- **Provided records**
- Opening Delimiter -

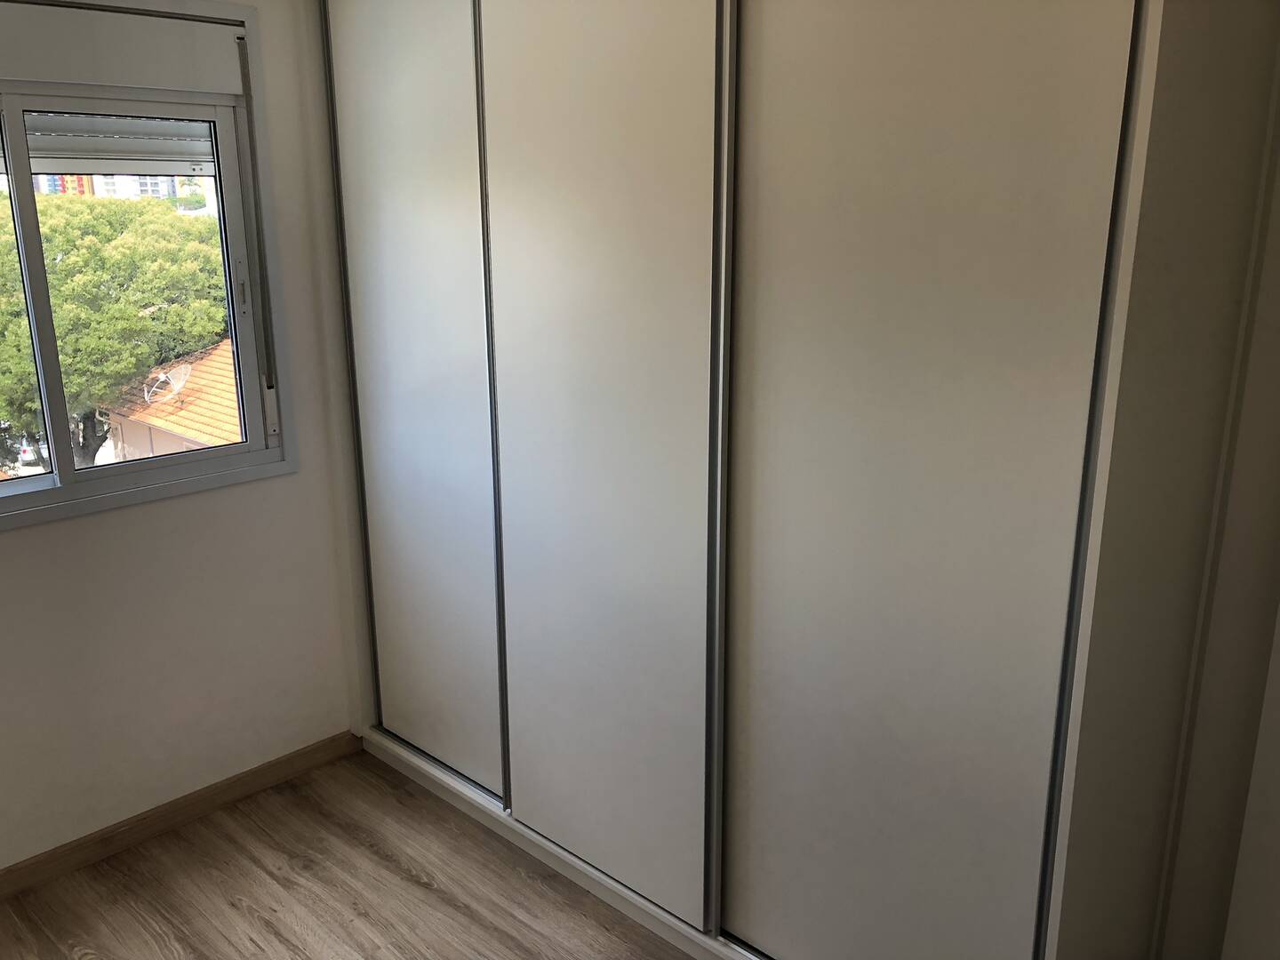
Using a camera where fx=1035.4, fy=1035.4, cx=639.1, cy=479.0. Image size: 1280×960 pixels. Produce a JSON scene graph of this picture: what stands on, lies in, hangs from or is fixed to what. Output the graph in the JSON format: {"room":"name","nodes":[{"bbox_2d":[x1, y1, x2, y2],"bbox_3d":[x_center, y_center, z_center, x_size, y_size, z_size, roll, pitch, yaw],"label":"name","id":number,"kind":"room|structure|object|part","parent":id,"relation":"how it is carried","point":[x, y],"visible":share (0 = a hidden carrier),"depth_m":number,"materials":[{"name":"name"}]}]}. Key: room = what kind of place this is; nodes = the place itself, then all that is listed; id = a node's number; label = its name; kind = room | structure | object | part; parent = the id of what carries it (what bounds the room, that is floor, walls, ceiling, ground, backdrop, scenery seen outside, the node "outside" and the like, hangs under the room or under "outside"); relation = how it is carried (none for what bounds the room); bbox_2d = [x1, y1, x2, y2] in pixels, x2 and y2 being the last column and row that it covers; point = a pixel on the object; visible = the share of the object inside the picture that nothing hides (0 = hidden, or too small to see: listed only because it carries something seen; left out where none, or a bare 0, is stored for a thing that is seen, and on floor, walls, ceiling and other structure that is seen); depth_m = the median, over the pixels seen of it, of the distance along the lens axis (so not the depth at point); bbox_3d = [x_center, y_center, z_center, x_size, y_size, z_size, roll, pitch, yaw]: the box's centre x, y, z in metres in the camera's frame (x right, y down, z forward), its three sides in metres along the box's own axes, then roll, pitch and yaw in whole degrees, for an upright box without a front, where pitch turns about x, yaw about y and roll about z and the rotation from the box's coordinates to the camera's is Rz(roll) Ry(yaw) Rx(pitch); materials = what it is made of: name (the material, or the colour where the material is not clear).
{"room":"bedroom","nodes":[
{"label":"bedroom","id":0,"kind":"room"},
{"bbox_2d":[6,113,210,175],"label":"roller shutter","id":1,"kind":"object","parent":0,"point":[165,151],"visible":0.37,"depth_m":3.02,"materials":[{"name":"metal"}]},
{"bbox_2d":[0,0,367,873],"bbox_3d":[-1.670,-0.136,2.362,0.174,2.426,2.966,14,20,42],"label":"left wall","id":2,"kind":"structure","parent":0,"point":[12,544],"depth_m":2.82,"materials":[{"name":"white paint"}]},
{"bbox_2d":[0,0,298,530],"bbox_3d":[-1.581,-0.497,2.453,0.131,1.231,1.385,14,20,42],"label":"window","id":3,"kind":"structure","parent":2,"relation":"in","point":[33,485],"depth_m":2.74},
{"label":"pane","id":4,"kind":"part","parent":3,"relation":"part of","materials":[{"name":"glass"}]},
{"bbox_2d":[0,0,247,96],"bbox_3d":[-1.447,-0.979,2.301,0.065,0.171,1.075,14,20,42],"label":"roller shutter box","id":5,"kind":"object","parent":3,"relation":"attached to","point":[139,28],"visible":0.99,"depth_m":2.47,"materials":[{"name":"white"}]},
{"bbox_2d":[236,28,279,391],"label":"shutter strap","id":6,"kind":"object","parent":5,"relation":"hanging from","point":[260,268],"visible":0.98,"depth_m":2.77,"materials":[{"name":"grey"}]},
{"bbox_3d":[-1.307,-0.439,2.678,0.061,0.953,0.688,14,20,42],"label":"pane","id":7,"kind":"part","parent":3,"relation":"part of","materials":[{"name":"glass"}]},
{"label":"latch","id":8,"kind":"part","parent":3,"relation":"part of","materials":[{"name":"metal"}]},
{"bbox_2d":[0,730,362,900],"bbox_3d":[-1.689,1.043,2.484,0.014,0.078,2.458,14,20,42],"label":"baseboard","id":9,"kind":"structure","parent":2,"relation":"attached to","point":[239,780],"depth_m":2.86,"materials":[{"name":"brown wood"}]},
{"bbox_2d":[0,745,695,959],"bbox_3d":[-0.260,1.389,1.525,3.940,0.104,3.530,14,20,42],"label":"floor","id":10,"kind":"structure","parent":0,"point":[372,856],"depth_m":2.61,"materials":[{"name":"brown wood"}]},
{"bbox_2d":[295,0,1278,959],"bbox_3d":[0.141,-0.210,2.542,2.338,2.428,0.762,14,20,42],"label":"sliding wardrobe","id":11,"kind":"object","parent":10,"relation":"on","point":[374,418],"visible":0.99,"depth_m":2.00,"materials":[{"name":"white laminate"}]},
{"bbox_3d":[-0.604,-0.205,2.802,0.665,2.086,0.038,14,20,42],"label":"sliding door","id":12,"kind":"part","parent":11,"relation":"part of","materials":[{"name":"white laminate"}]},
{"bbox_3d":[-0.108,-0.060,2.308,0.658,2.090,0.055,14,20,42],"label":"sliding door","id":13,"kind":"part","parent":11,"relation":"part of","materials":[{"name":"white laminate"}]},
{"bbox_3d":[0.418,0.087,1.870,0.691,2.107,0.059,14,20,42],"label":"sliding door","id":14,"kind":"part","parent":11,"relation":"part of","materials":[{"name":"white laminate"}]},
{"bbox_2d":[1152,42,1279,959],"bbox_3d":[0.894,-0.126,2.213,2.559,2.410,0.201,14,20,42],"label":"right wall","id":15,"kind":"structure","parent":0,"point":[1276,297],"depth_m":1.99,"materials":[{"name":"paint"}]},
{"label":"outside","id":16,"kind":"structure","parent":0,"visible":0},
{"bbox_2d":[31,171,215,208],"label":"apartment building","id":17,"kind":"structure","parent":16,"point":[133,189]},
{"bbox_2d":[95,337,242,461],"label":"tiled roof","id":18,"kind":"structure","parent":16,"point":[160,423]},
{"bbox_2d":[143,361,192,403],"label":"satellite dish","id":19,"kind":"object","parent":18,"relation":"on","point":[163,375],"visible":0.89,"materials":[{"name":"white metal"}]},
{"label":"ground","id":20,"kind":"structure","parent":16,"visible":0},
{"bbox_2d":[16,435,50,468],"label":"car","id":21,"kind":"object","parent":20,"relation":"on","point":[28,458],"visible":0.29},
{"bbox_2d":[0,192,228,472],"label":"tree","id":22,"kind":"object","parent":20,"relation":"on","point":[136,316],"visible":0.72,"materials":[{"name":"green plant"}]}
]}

- Closing Delimiter -

- **Your instructions**
Set the listing down again exactly, skipping each picture.

- **Result for this task**
Using a camera where fx=1035.4, fy=1035.4, cx=639.1, cy=479.0. Image size: 1280×960 pixels. Produce a JSON scene graph of this picture: what stands on, lies in, hangs from or is fixed to what. Output the graph in the JSON format: {"room":"name","nodes":[{"bbox_2d":[x1, y1, x2, y2],"bbox_3d":[x_center, y_center, z_center, x_size, y_size, z_size, roll, pitch, yaw],"label":"name","id":number,"kind":"room|structure|object|part","parent":id,"relation":"how it is carried","point":[x, y],"visible":share (0 = a hidden carrier),"depth_m":number,"materials":[{"name":"name"}]}]}. Key: room = what kind of place this is; nodes = the place itself, then all that is listed; id = a node's number; label = its name; kind = room | structure | object | part; parent = the id of what carries it (what bounds the room, that is floor, walls, ceiling, ground, backdrop, scenery seen outside, the node "outside" and the like, hangs under the room or under "outside"); relation = how it is carried (none for what bounds the room); bbox_2d = [x1, y1, x2, y2] in pixels, x2 and y2 being the last column and row that it covers; point = a pixel on the object; visible = the share of the object inside the picture that nothing hides (0 = hidden, or too small to see: listed only because it carries something seen; left out where none, or a bare 0, is stored for a thing that is seen, and on floor, walls, ceiling and other structure that is seen); depth_m = the median, over the pixels seen of it, of the distance along the lens axis (so not the depth at point); bbox_3d = [x_center, y_center, z_center, x_size, y_size, z_size, roll, pitch, yaw]: the box's centre x, y, z in metres in the camera's frame (x right, y down, z forward), its three sides in metres along the box's own axes, then roll, pitch and yaw in whole degrees, for an upright box without a front, where pitch turns about x, yaw about y and roll about z and the rotation from the box's coordinates to the camera's is Rz(roll) Ry(yaw) Rx(pitch); materials = what it is made of: name (the material, or the colour where the material is not clear).
{"room":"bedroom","nodes":[
{"label":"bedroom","id":0,"kind":"room"},
{"bbox_2d":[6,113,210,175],"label":"roller shutter","id":1,"kind":"object","parent":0,"point":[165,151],"visible":0.37,"depth_m":3.02,"materials":[{"name":"metal"}]},
{"bbox_2d":[0,0,367,873],"bbox_3d":[-1.670,-0.136,2.362,0.174,2.426,2.966,14,20,42],"label":"left wall","id":2,"kind":"structure","parent":0,"point":[12,544],"depth_m":2.82,"materials":[{"name":"white paint"}]},
{"bbox_2d":[0,0,298,530],"bbox_3d":[-1.581,-0.497,2.453,0.131,1.231,1.385,14,20,42],"label":"window","id":3,"kind":"structure","parent":2,"relation":"in","point":[33,485],"depth_m":2.74},
{"label":"pane","id":4,"kind":"part","parent":3,"relation":"part of","materials":[{"name":"glass"}]},
{"bbox_2d":[0,0,247,96],"bbox_3d":[-1.447,-0.979,2.301,0.065,0.171,1.075,14,20,42],"label":"roller shutter box","id":5,"kind":"object","parent":3,"relation":"attached to","point":[139,28],"visible":0.99,"depth_m":2.47,"materials":[{"name":"white"}]},
{"bbox_2d":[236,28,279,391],"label":"shutter strap","id":6,"kind":"object","parent":5,"relation":"hanging from","point":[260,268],"visible":0.98,"depth_m":2.77,"materials":[{"name":"grey"}]},
{"bbox_3d":[-1.307,-0.439,2.678,0.061,0.953,0.688,14,20,42],"label":"pane","id":7,"kind":"part","parent":3,"relation":"part of","materials":[{"name":"glass"}]},
{"label":"latch","id":8,"kind":"part","parent":3,"relation":"part of","materials":[{"name":"metal"}]},
{"bbox_2d":[0,730,362,900],"bbox_3d":[-1.689,1.043,2.484,0.014,0.078,2.458,14,20,42],"label":"baseboard","id":9,"kind":"structure","parent":2,"relation":"attached to","point":[239,780],"depth_m":2.86,"materials":[{"name":"brown wood"}]},
{"bbox_2d":[0,745,695,959],"bbox_3d":[-0.260,1.389,1.525,3.940,0.104,3.530,14,20,42],"label":"floor","id":10,"kind":"structure","parent":0,"point":[372,856],"depth_m":2.61,"materials":[{"name":"brown wood"}]},
{"bbox_2d":[295,0,1278,959],"bbox_3d":[0.141,-0.210,2.542,2.338,2.428,0.762,14,20,42],"label":"sliding wardrobe","id":11,"kind":"object","parent":10,"relation":"on","point":[374,418],"visible":0.99,"depth_m":2.00,"materials":[{"name":"white laminate"}]},
{"bbox_3d":[-0.604,-0.205,2.802,0.665,2.086,0.038,14,20,42],"label":"sliding door","id":12,"kind":"part","parent":11,"relation":"part of","materials":[{"name":"white laminate"}]},
{"bbox_3d":[-0.108,-0.060,2.308,0.658,2.090,0.055,14,20,42],"label":"sliding door","id":13,"kind":"part","parent":11,"relation":"part of","materials":[{"name":"white laminate"}]},
{"bbox_3d":[0.418,0.087,1.870,0.691,2.107,0.059,14,20,42],"label":"sliding door","id":14,"kind":"part","parent":11,"relation":"part of","materials":[{"name":"white laminate"}]},
{"bbox_2d":[1152,42,1279,959],"bbox_3d":[0.894,-0.126,2.213,2.559,2.410,0.201,14,20,42],"label":"right wall","id":15,"kind":"structure","parent":0,"point":[1276,297],"depth_m":1.99,"materials":[{"name":"paint"}]},
{"label":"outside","id":16,"kind":"structure","parent":0,"visible":0},
{"bbox_2d":[31,171,215,208],"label":"apartment building","id":17,"kind":"structure","parent":16,"point":[133,189]},
{"bbox_2d":[95,337,242,461],"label":"tiled roof","id":18,"kind":"structure","parent":16,"point":[160,423]},
{"bbox_2d":[143,361,192,403],"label":"satellite dish","id":19,"kind":"object","parent":18,"relation":"on","point":[163,375],"visible":0.89,"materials":[{"name":"white metal"}]},
{"label":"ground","id":20,"kind":"structure","parent":16,"visible":0},
{"bbox_2d":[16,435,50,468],"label":"car","id":21,"kind":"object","parent":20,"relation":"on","point":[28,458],"visible":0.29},
{"bbox_2d":[0,192,228,472],"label":"tree","id":22,"kind":"object","parent":20,"relation":"on","point":[136,316],"visible":0.72,"materials":[{"name":"green plant"}]}
]}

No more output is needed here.